══ ТЕКСТ СТРАНИЦЫ ══

Евгений Григорьевич Михнов-Войтенко родился 5 июля 1932 года в Херсоне. Раннее детство его прошло по преимуществу в семье деда по материнской линии, Михнова Александра Григорьевича, уроженца Воронежской губернии, нотариуса, окончившего в свое время Тартуский университет. Бабушка (“бабенька”), Софья Васильевна, урожденная Говорова, — тоже воронежская: ее отец, Василий Васильевич Говоров, происходил из семьи священника, был присяжным поверенным и почетным гражданином г. Острогожска Воронеж- ской губернии. Оба родовых ствола, соединившиеся в семье деда, имели много ветвей и отличались общими признаками. Четыре брата деда были учителями церковно-приходской школы, увлекались музыкой — играли на скрипке, участвовали в оркестрах. Бабенька и три ее сестры после окончания гимназии тоже учительствовали. И музыка говоровскую линию не обошла, только здесь увлекались народным инструментом — балалайкой. Впрочем, один из братьев бабеньки занимался музыкой профессионально — был военным музыкантом, сочинял марши. У истоков Михнова — провинциальная разночинская среда, с определенной динамикой, навыками труда, “порывами”. В начале XX века, в эпоху кризисную, переломную, из этой среды вышло большинство русских футуристов. Нет смысла проводить какие-то аналогии, тем более что в совет- ское время все перемешалось и приобрело совсем другой оборот. Но ведь как посмотреть, — понятия “генетическая память” или “голос предков” слишком расплывчаты и вряд ли сработают в данном случае, и все же — какие-то черты провинциала, упрямого и самонадеянного завоевателя столиц, какие-то трудно определяемые связи с “почвой” безусловно присущи Михнову.

═══

#### [ЗАДАНИЕ]
Каким музыкальным инструментом увлекались по говоровской линии семьи, согласно тексту о происхождении Михнова-Войтенко выше?

══ ДАННЫЕ ══

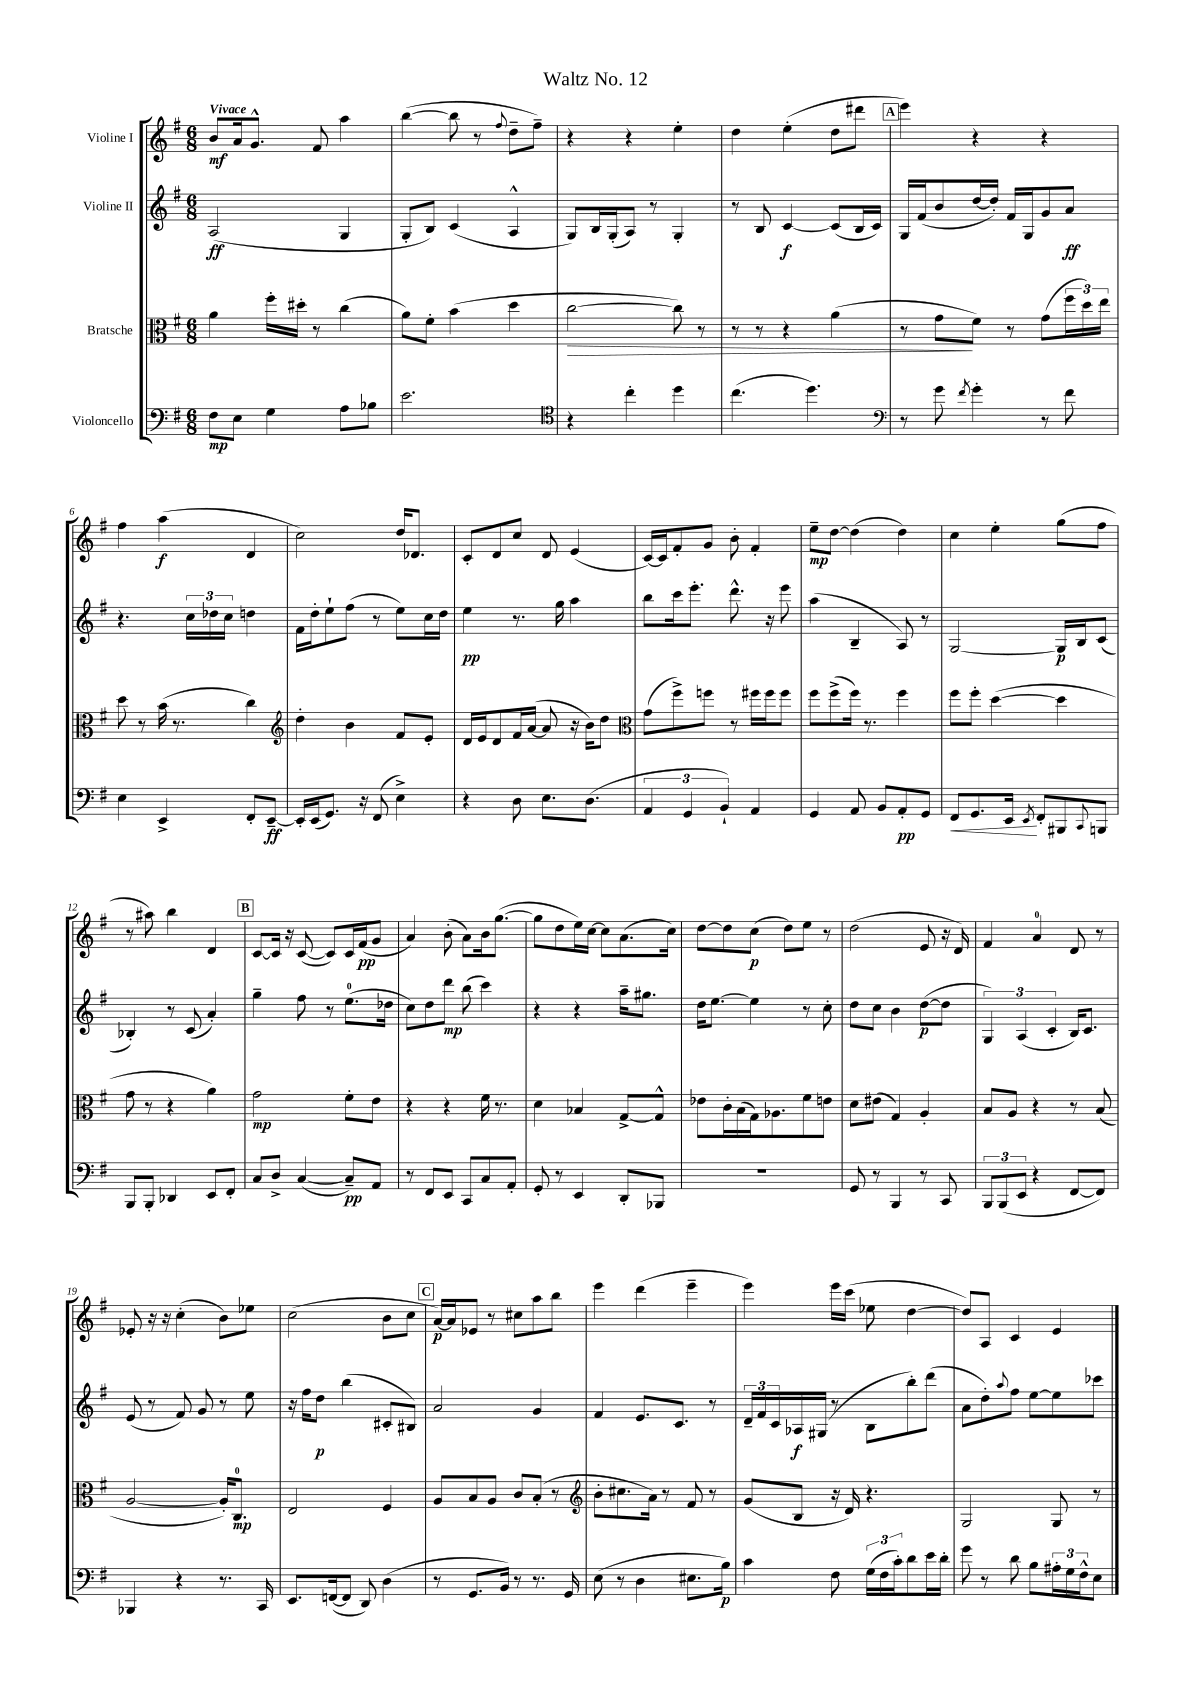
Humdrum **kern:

═══

#### [ОТВЕТ НА ЗАДАНИЕ]
Балалайкой.